ACTIVITY |
Give again, exactly as written, each line of the material below starting at the line that contains "middle dip: (320, 330)" and ending at the line that contains "thumb cmc: (298, 218)". Both ends count, and no other line does.

== SUPPLIED RECORDS

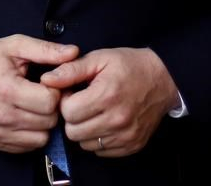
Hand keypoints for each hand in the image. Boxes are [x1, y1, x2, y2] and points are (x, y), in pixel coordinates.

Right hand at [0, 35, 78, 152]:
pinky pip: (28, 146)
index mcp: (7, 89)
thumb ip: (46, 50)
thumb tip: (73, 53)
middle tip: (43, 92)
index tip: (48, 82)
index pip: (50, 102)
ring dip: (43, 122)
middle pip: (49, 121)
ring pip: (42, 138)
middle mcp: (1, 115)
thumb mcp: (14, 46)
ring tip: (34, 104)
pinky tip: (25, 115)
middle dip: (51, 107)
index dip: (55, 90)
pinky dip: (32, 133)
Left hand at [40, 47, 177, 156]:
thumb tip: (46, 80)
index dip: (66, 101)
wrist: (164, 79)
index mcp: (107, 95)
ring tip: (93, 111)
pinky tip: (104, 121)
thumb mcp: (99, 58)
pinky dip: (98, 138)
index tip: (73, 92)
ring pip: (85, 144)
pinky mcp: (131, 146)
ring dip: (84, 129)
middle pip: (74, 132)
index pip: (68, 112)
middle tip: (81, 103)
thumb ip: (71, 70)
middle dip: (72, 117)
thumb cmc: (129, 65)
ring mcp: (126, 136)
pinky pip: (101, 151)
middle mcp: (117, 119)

====
== SUPPLIED RECORDS

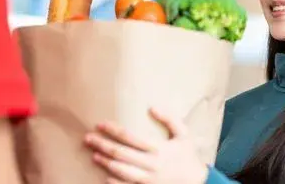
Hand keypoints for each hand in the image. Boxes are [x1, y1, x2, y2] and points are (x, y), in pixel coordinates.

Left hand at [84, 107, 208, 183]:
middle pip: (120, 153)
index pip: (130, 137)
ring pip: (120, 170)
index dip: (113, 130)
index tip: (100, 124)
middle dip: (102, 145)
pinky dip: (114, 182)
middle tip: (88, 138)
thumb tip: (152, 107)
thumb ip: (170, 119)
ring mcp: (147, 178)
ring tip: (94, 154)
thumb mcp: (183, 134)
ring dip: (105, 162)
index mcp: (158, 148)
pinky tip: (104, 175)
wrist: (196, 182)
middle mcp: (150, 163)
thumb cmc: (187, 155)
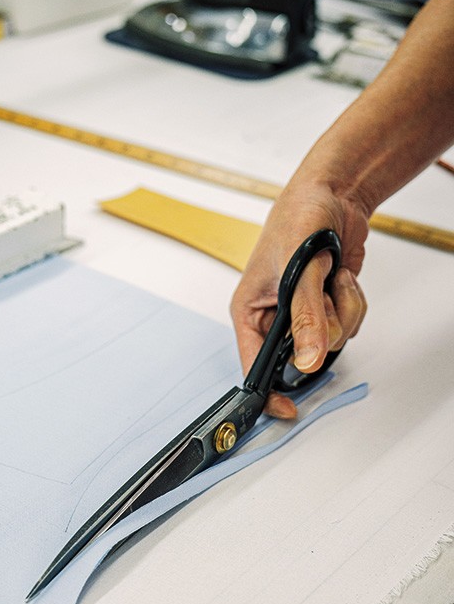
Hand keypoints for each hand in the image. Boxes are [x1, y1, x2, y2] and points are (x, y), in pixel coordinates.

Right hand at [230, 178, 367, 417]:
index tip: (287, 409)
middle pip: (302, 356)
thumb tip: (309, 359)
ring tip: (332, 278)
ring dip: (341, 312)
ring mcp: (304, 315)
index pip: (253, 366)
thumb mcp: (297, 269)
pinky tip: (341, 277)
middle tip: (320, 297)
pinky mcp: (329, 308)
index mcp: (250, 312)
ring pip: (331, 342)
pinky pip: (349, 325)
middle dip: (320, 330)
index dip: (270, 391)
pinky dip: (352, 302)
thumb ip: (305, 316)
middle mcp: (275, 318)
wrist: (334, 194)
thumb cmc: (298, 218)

====

RESPONSE TO THE TASK |
middle dip: (320, 330)
index dip: (270, 391)
pinky dip: (352, 302)
thumb ip: (305, 316)
middle mcp: (275, 318)
wrist: (334, 194)
thumb cmc: (298, 218)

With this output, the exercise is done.